Так что, это врéменное вдохновение может быть обозначено во временнóй перспективе из сего мира, но как душевно-духовное самостояние из ретроспективы иного мира в истекающем от самой вечности времени же (уже) к измученному в душевно-духовных неразберихах, переполохах, сумятицах человеку, т.е. к несостоятельности его в междумирье и лишь порой мелькающих надеждах и трепетных позывах оттуда-сюда.
В душевно-духовном самостоянии приобретенное пространство раскрывается навстречу ветру перемен и работает (темпорально) в режиме сверхзаданного времени (чуть ли не по «сверхзадачам для актера» у К. Станиславского). Таким образом, жертвуется «приобретенное» ради подлинного обретения, само пространство обретается во времени. А в целом человек из потерянности в мире сем возвращается к себе из мира иного (в мире сем же).
Потому вдохновение и есть состояние самозабвения. Это жертвование пожертвованным. Точнее, длящееся состояние жертвования пожертвованным, отдавание души. К этому нет путей заведомых. И обнаруживается всегда постфактум. И это длящееся состояние в творчестве есть внутренний механизм душевно-духовного самостояния человека, в режиме работы которого выдерживается, удерживается, поддерживается время от вечности.
Само единение души и духа длится во времени и отсюда-туда крутится в оттуда-сюда.
В духе отзывается, освещается, воплощается самоотдача души во времени из вечности. Это не потерянная, но отданная душа звучит, светится, вычерпывается из приобретаемого (в нем) пространства как «тела культуры» в зове времени под вечностью. Отпавшая в познании от текущего — преходящего времени душа возрождается во времени, выпадающем на человека как дар от вечности в мировом состоянии души. Это и есть метафизика творчества, его поднебесная механика.
Так что, имеет место двойное жертвование души. Эмпирически она теряется поневоле в познании (отставляется, упраздняется) в мире сем ради его обладания в овладении, т.е. практически. Метафизически же она жертвуется в своей «пожертвованности» как распространенности в ничтойной собственности в мире сем, так что метафизика творчества это небесный суд над собственностью. И парадокс в том, что изначально душа приносится в жертву рассудочно (если не разумно, то во всяком случае рационально), затем это происходит стихийно («спонтанно» — может быть?) в буйстве чувств?!
8. Душа — посредник времени
(Сон на 22.12 2019. Смутно о «феноменологии». Кажется, о «видении из смотрения»..?)
Субъект-субъект и «Я — Другой»? Интерсубъектность пространственна, Я — Другой времéнно.
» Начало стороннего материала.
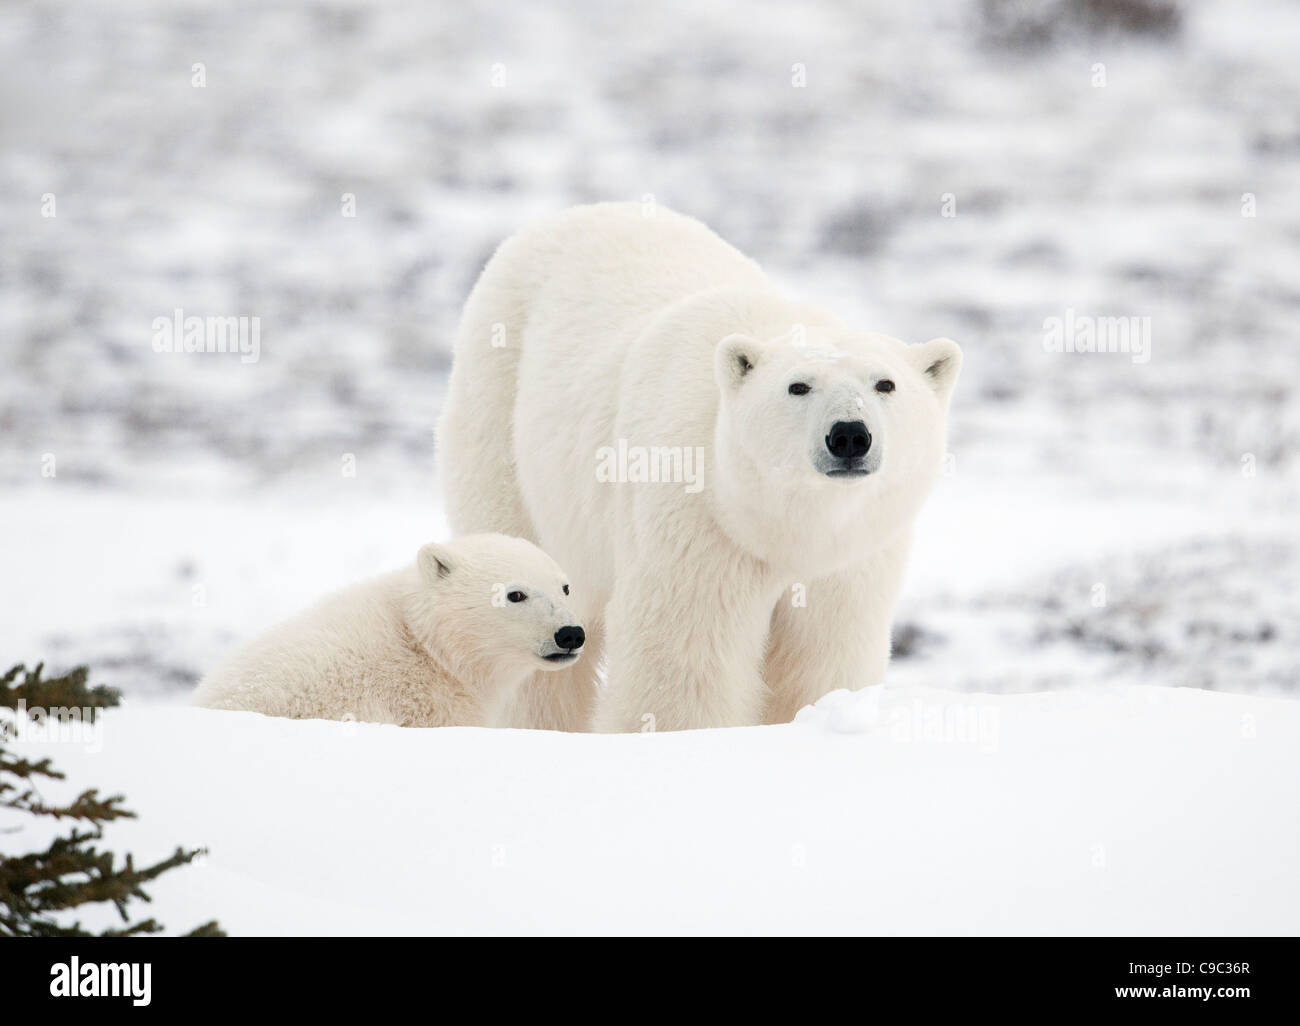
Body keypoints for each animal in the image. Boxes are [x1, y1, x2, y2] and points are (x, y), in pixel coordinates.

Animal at [436, 201, 956, 728]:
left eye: (885, 384)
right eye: (798, 386)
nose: (849, 434)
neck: (780, 525)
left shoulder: (852, 557)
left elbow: (826, 651)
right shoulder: (695, 520)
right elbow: (683, 647)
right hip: (501, 418)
Поэтому и время к душе ниспадает в конечности и воспаряет к вечности между-субъектно. И сама душа (в этом) волнуется, сникает и возвышается, блуждает во сне и бодрствует (в исчезновении и возникновении).
Мы каждый день, просыпаясь, приходим в этот мир, вновь рождаемся в душе — с обнаружением себя (из души) в телесности в мире сем и среди «других», но себе подобных, встречающихся и повторяющихся в подтверждениях собственной телесной ограниченности, точечной разбросанности…
Но Я — Другой времéнно в одновременности, не в протянутой, а релятивно-мгновенной, в которой они мелькают, чередуясь и сменяясь между собой. Интерсубъектность же разновременна, если она, как и «полагается», развернута обыденно-повседневно в сем мире. В ней-то время и течет от прошлого через настоящее к будущему, пропадая в них как отпавших в пространстве временах. А потому оно и преходяще. К тому же и односторонне, неповторимо (вторно) и пропадает оно окончательно в интерсубъектности как субстанциальном калейдоскопе.
Душа рождается и возрождается из и в между-субъектности. Она выпадает и вырастает из нейтральной почвы между субъектами как семя времени во плоти одновременности.
Так что, время неповторимо, но обрываясь в повседневности и отрываясь (открываясь) в своем падении в душе, ухватывается во взметнувшемуся от нее духе — как в одновременности в душевно-духовном самостоянии человека.
Время тем самым ловится в слове души через слог духа под поэтическим сводом небес; в жертвовании поименной временем души как самого сокровенного тому, что превышает и покоряет как всесовершенное человека из этого мира. Но что и освобождает его от Я в Другом, от которого и была услышана весть и к которому осуществлялся позыв.